- What to do -
Give the number of lines in the data that hold the string "assign". Nothing else is needed.
[Start of section]
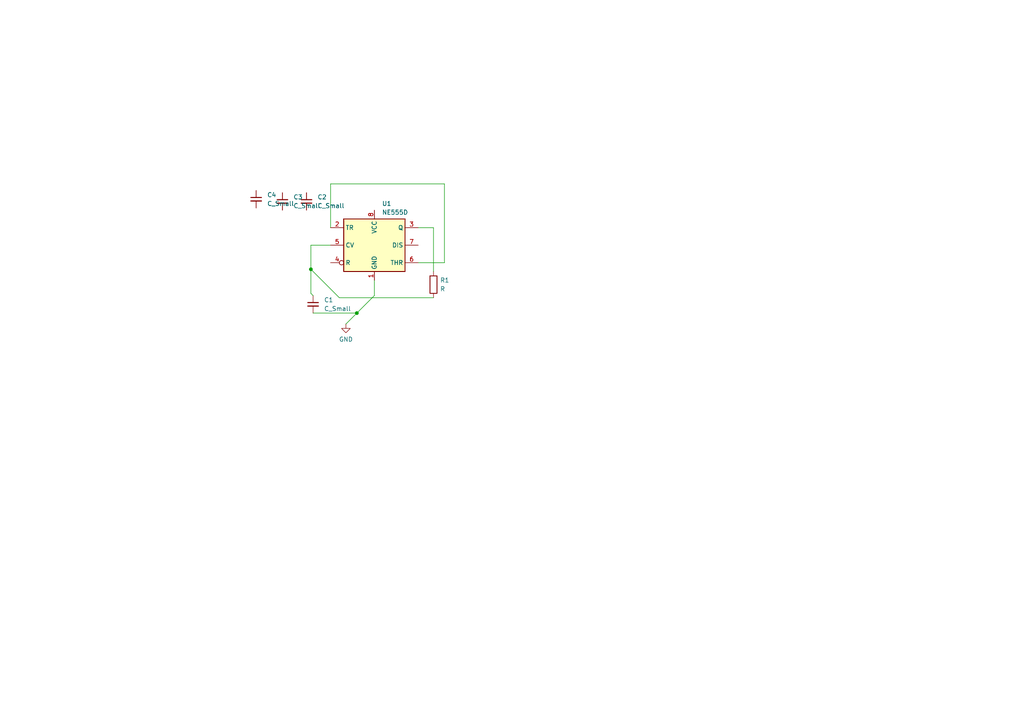
<source format=kicad_sch>
(kicad_sch (version 20230121) (generator eeschema)

  (uuid bfe11394-a53c-4a06-a363-2abf0fc46245)

  (paper "A4")

  

  (junction (at 103.505 90.805) (diameter 0) (color 0 0 0 0)
    (uuid c55352d1-a2a5-40cd-a0de-dba226c0aeaa)
  )
  (junction (at 90.17 78.105) (diameter 0) (color 0 0 0 0)
    (uuid f431c95d-05b3-44e2-a40b-41c771207325)
  )

  (wire (pts (xy 128.905 53.34) (xy 128.905 76.2))
    (stroke (width 0) (type default))
    (uuid 08529707-b8e7-486a-b72e-f555ec7cebb0)
  )
  (wire (pts (xy 121.285 76.2) (xy 128.905 76.2))
    (stroke (width 0) (type default))
    (uuid 15c48672-a617-47e9-8a6d-a9d4e8eff68b)
  )
  (wire (pts (xy 125.73 86.36) (xy 98.425 86.36))
    (stroke (width 0) (type default))
    (uuid 4f1294a6-7413-43f5-b054-1d879bbeba88)
  )
  (wire (pts (xy 90.17 71.12) (xy 90.17 78.105))
    (stroke (width 0) (type default))
    (uuid 50be09c0-0d9c-47a6-8c61-4356830e24c5)
  )
  (wire (pts (xy 95.885 53.34) (xy 95.885 66.04))
    (stroke (width 0) (type default))
    (uuid 54c410a5-874d-49a8-9292-aff03826a1e8)
  )
  (wire (pts (xy 90.17 85.09) (xy 90.805 85.725))
    (stroke (width 0) (type default))
    (uuid 5a510857-d6e4-4c7b-9de6-eff65d33c576)
  )
  (wire (pts (xy 90.17 78.105) (xy 90.17 85.09))
    (stroke (width 0) (type default))
    (uuid 7035236e-dc07-4678-917c-908e3edefeff)
  )
  (wire (pts (xy 90.805 90.805) (xy 103.505 90.805))
    (stroke (width 0) (type default))
    (uuid 7611636b-48a1-483e-940b-0aa4e37af93e)
  )
  (wire (pts (xy 121.285 66.04) (xy 125.73 66.04))
    (stroke (width 0) (type default))
    (uuid 7630d9cb-c0f1-4728-a676-0187ffdfff04)
  )
  (wire (pts (xy 95.885 53.34) (xy 128.905 53.34))
    (stroke (width 0) (type default))
    (uuid 824fc0c8-78e1-4b39-aa6c-c7637350859a)
  )
  (wire (pts (xy 108.585 85.725) (xy 103.505 90.805))
    (stroke (width 0) (type default))
    (uuid 941f25aa-885b-4b40-a5c0-e28c78260829)
  )
  (wire (pts (xy 108.585 81.28) (xy 108.585 85.725))
    (stroke (width 0) (type default))
    (uuid 9c1c4446-7617-432e-b814-d6480104528c)
  )
  (wire (pts (xy 125.73 66.04) (xy 125.73 78.74))
    (stroke (width 0) (type default))
    (uuid a5278614-0127-4c58-bce2-53acb667fc7f)
  )
  (wire (pts (xy 90.17 71.12) (xy 95.885 71.12))
    (stroke (width 0) (type default))
    (uuid c7ed65a7-187b-43c5-b444-9d2d5e39b138)
  )
  (wire (pts (xy 98.425 86.36) (xy 90.17 78.105))
    (stroke (width 0) (type default))
    (uuid ca8f5cc7-f724-441d-8e57-e03f708c3f8d)
  )
  (wire (pts (xy 103.505 90.805) (xy 100.33 93.98))
    (stroke (width 0) (type default))
    (uuid e5e0a28a-0744-4ec6-9132-0cb0d1c3eee0)
  )

  (symbol (lib_id "Device:C_Small") (at 81.915 58.42 0) (unit 1)
    (in_bom yes) (on_board yes) (dnp no) (fields_autoplaced)
    (uuid 6d3ca470-d31b-4a5f-abb5-deba183ca1a6)
    (property "Reference" "C3" (at 85.09 57.1563 0)
      (effects (font (size 1.27 1.27)) (justify left))
    )
    (property "Value" "C_Small" (at 85.09 59.6963 0)
      (effects (font (size 1.27 1.27)) (justify left))
    )
    (property "Footprint" "" (at 81.915 58.42 0)
      (effects (font (size 1.27 1.27)) hide)
    )
    (property "Datasheet" "~" (at 81.915 58.42 0)
      (effects (font (size 1.27 1.27)) hide)
    )
    (pin "1" (uuid 38a3155c-fac7-4fd1-aaa0-d6c761e22853))
    (pin "2" (uuid ccd66df9-3c6c-48f2-ad37-71fab3aac2a8))
    (instances
      (project "test"
        (path "/bfe11394-a53c-4a06-a363-2abf0fc46245"
          (reference "C3") (unit 1)
        )
      )
    )
  )

  (symbol (lib_id "Device:C_Small") (at 90.805 88.265 0) (unit 1)
    (in_bom yes) (on_board yes) (dnp no) (fields_autoplaced)
    (uuid 7070d88f-5f6a-4449-901c-2017a0f5920b)
    (property "Reference" "C1" (at 93.98 87.0013 0)
      (effects (font (size 1.27 1.27)) (justify left))
    )
    (property "Value" "C_Small" (at 93.98 89.5413 0)
      (effects (font (size 1.27 1.27)) (justify left))
    )
    (property "Footprint" "" (at 90.805 88.265 0)
      (effects (font (size 1.27 1.27)) hide)
    )
    (property "Datasheet" "~" (at 90.805 88.265 0)
      (effects (font (size 1.27 1.27)) hide)
    )
    (pin "1" (uuid 7ed6b92d-0c66-40f0-a7fd-7863e29ee6f3))
    (pin "2" (uuid 10283ba4-6db3-448f-8d0d-90ada62acc5e))
    (instances
      (project "test"
        (path "/bfe11394-a53c-4a06-a363-2abf0fc46245"
          (reference "C1") (unit 1)
        )
      )
    )
  )

  (symbol (lib_id "Device:R") (at 125.73 82.55 0) (unit 1)
    (in_bom yes) (on_board yes) (dnp no) (fields_autoplaced)
    (uuid a274903a-c5f3-43eb-ae4a-b88e8810a080)
    (property "Reference" "R1" (at 127.635 81.28 0)
      (effects (font (size 1.27 1.27)) (justify left))
    )
    (property "Value" "R" (at 127.635 83.82 0)
      (effects (font (size 1.27 1.27)) (justify left))
    )
    (property "Footprint" "" (at 123.952 82.55 90)
      (effects (font (size 1.27 1.27)) hide)
    )
    (property "Datasheet" "~" (at 125.73 82.55 0)
      (effects (font (size 1.27 1.27)) hide)
    )
    (pin "1" (uuid 45e337c4-d782-4512-84ce-4d2d77c3f9ae))
    (pin "2" (uuid 0949830c-3871-4579-9845-7035d79d8f67))
    (instances
      (project "test"
        (path "/bfe11394-a53c-4a06-a363-2abf0fc46245"
          (reference "R1") (unit 1)
        )
      )
    )
  )

  (symbol (lib_id "Device:C_Small") (at 74.295 57.785 0) (unit 1)
    (in_bom yes) (on_board yes) (dnp no) (fields_autoplaced)
    (uuid b040796a-10a8-4995-9f4e-fab6f3724b30)
    (property "Reference" "C4" (at 77.47 56.5213 0)
      (effects (font (size 1.27 1.27)) (justify left))
    )
    (property "Value" "C_Small" (at 77.47 59.0613 0)
      (effects (font (size 1.27 1.27)) (justify left))
    )
    (property "Footprint" "" (at 74.295 57.785 0)
      (effects (font (size 1.27 1.27)) hide)
    )
    (property "Datasheet" "~" (at 74.295 57.785 0)
      (effects (font (size 1.27 1.27)) hide)
    )
    (pin "1" (uuid 27f59592-e542-4467-9858-b178a88c63a3))
    (pin "2" (uuid 2d532e2e-2240-401b-b83b-3501561e4c4f))
    (instances
      (project "test"
        (path "/bfe11394-a53c-4a06-a363-2abf0fc46245"
          (reference "C4") (unit 1)
        )
      )
    )
  )

  (symbol (lib_id "Device:C_Small") (at 88.9 58.42 0) (unit 1)
    (in_bom yes) (on_board yes) (dnp no) (fields_autoplaced)
    (uuid edbffe63-953e-43f1-a6cb-cc0ef1560942)
    (property "Reference" "C2" (at 92.075 57.1563 0)
      (effects (font (size 1.27 1.27)) (justify left))
    )
    (property "Value" "C_Small" (at 92.075 59.6963 0)
      (effects (font (size 1.27 1.27)) (justify left))
    )
    (property "Footprint" "" (at 88.9 58.42 0)
      (effects (font (size 1.27 1.27)) hide)
    )
    (property "Datasheet" "~" (at 88.9 58.42 0)
      (effects (font (size 1.27 1.27)) hide)
    )
    (pin "1" (uuid 21df0696-fe85-4be0-9bdc-f494febd74d7))
    (pin "2" (uuid 98bb943e-7876-4d46-8318-3896b50f45bb))
    (instances
      (project "test"
        (path "/bfe11394-a53c-4a06-a363-2abf0fc46245"
          (reference "C2") (unit 1)
        )
      )
    )
  )

  (symbol (lib_id "power:GND") (at 100.33 93.98 0) (unit 1)
    (in_bom yes) (on_board yes) (dnp no) (fields_autoplaced)
    (uuid f007e988-a103-4ea2-ae3e-503c3ff3e301)
    (property "Reference" "#PWR01" (at 100.33 100.33 0)
      (effects (font (size 1.27 1.27)) hide)
    )
    (property "Value" "GND" (at 100.33 98.425 0)
      (effects (font (size 1.27 1.27)))
    )
    (property "Footprint" "" (at 100.33 93.98 0)
      (effects (font (size 1.27 1.27)) hide)
    )
    (property "Datasheet" "" (at 100.33 93.98 0)
      (effects (font (size 1.27 1.27)) hide)
    )
    (pin "1" (uuid edb11ebe-9d93-486f-94c8-6e7d00a16b3f))
    (instances
      (project "test"
        (path "/bfe11394-a53c-4a06-a363-2abf0fc46245"
          (reference "#PWR01") (unit 1)
        )
      )
    )
  )

  (symbol (lib_id "Timer:NE555D") (at 108.585 71.12 0) (unit 1)
    (in_bom yes) (on_board yes) (dnp no) (fields_autoplaced)
    (uuid f39a7ba8-ff18-4385-9807-67ca400f5bbf)
    (property "Reference" "U1" (at 110.7791 59.055 0)
      (effects (font (size 1.27 1.27)) (justify left))
    )
    (property "Value" "NE555D" (at 110.7791 61.595 0)
      (effects (font (size 1.27 1.27)) (justify left))
    )
    (property "Footprint" "Package_SO:SOIC-8_3.9x4.9mm_P1.27mm" (at 130.175 81.28 0)
      (effects (font (size 1.27 1.27)) hide)
    )
    (property "Datasheet" "http://www.ti.com/lit/ds/symlink/ne555.pdf" (at 130.175 81.28 0)
      (effects (font (size 1.27 1.27)) hide)
    )
    (pin "3" (uuid 918c902f-78a0-405b-ac72-8f5efaaf2a9a))
    (pin "5" (uuid e041206f-ee90-4708-bd31-6a886257827f))
    (pin "6" (uuid eed0bc46-7245-4358-8166-fa324993549f))
    (pin "7" (uuid b6b003cc-cbdb-4a2b-a491-a53b209c0263))
    (pin "4" (uuid 9f3e37c8-f1b5-481f-9061-03c5d1f7f378))
    (pin "8" (uuid 0e83e9b8-dcd8-4992-b604-425e1bc4de73))
    (pin "1" (uuid 481c823e-4976-4abd-bde4-e69f12b442d6))
    (pin "2" (uuid 30526d91-bab2-440e-b2df-0cdb7a950501))
    (instances
      (project "test"
        (path "/bfe11394-a53c-4a06-a363-2abf0fc46245"
          (reference "U1") (unit 1)
        )
      )
    )
  )

  (sheet_instances
    (path "/" (page "1"))
  )
)

</source>
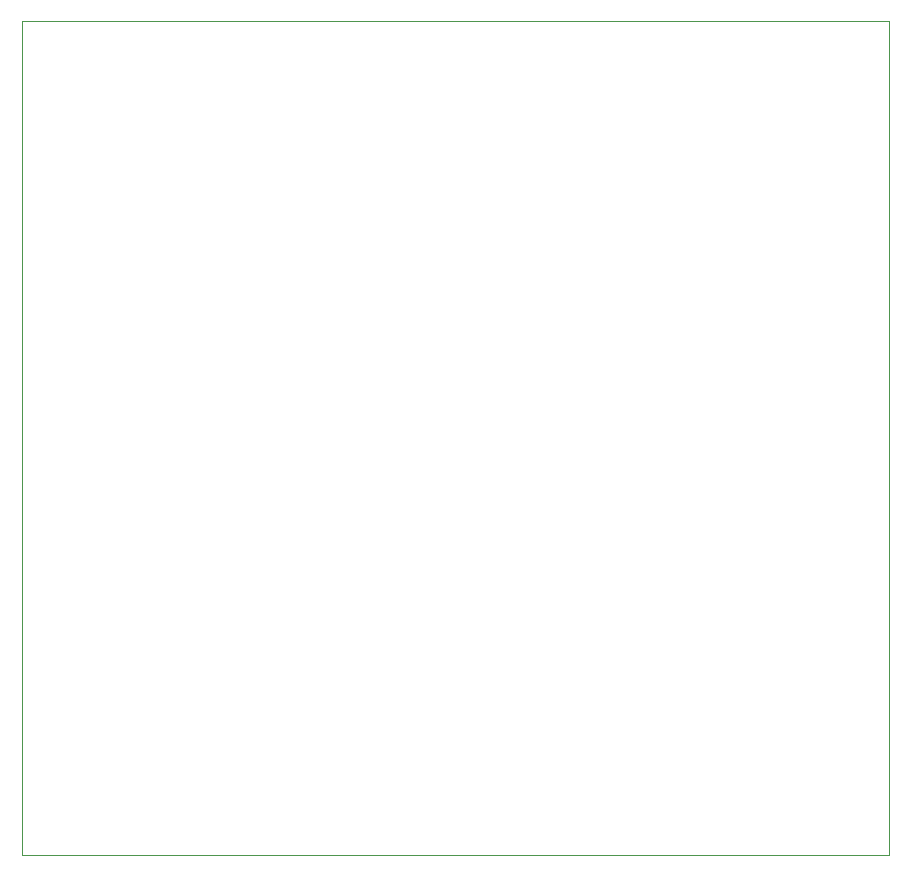
<source format=gbr>
%TF.GenerationSoftware,KiCad,Pcbnew,8.0.2*%
%TF.CreationDate,2024-04-30T14:50:30+02:00*%
%TF.ProjectId,Bachelor Shield,42616368-656c-46f7-9220-536869656c64,1.0*%
%TF.SameCoordinates,Original*%
%TF.FileFunction,Profile,NP*%
%FSLAX46Y46*%
G04 Gerber Fmt 4.6, Leading zero omitted, Abs format (unit mm)*
G04 Created by KiCad (PCBNEW 8.0.2) date 2024-04-30 14:50:30*
%MOMM*%
%LPD*%
G01*
G04 APERTURE LIST*
%TA.AperFunction,Profile*%
%ADD10C,0.100000*%
%TD*%
G04 APERTURE END LIST*
D10*
X123000000Y-43287500D02*
X73600000Y-43287500D01*
X73600000Y-46037500D02*
X73600000Y-43287500D01*
X145700000Y-43287500D02*
X147000000Y-43287500D01*
X73600000Y-60837500D02*
X73600000Y-46037500D01*
X147000000Y-78637500D02*
X147000000Y-113837500D01*
X123000000Y-43287500D02*
X145700000Y-43287500D01*
X147000000Y-78637500D02*
X147000000Y-47637500D01*
X73600000Y-63637500D02*
X73600000Y-113537500D01*
X147000000Y-46037500D02*
X147000000Y-43287500D01*
X147000000Y-46037500D02*
X147000000Y-47637500D01*
X73600000Y-63637500D02*
X73600000Y-60237500D01*
X147000000Y-113837500D02*
X145700000Y-113837500D01*
X73600000Y-113837500D02*
X75300000Y-113837500D01*
X73600000Y-113537500D02*
X73600000Y-113837500D01*
X75300000Y-113837500D02*
X145700000Y-113837500D01*
M02*

</source>
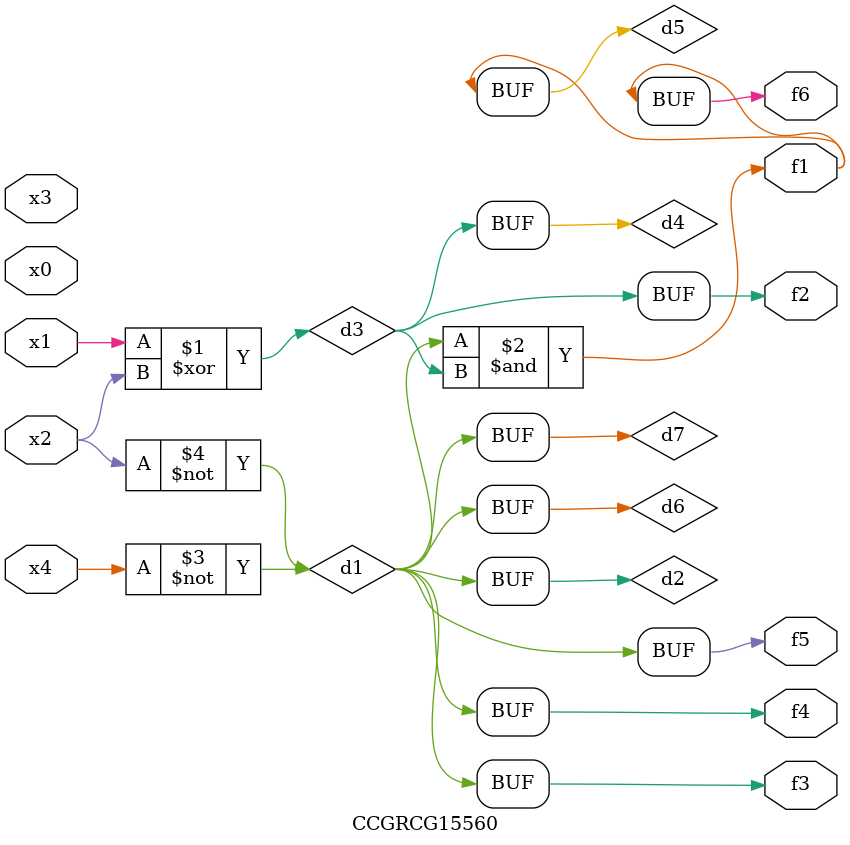
<source format=v>
module CCGRCG15560(
	input x0, x1, x2, x3, x4,
	output f1, f2, f3, f4, f5, f6
);

	wire d1, d2, d3, d4, d5, d6, d7;

	not (d1, x4);
	not (d2, x2);
	xor (d3, x1, x2);
	buf (d4, d3);
	and (d5, d1, d3);
	buf (d6, d1, d2);
	buf (d7, d2);
	assign f1 = d5;
	assign f2 = d4;
	assign f3 = d7;
	assign f4 = d7;
	assign f5 = d7;
	assign f6 = d5;
endmodule

</source>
[End of section]
- Task solution -
6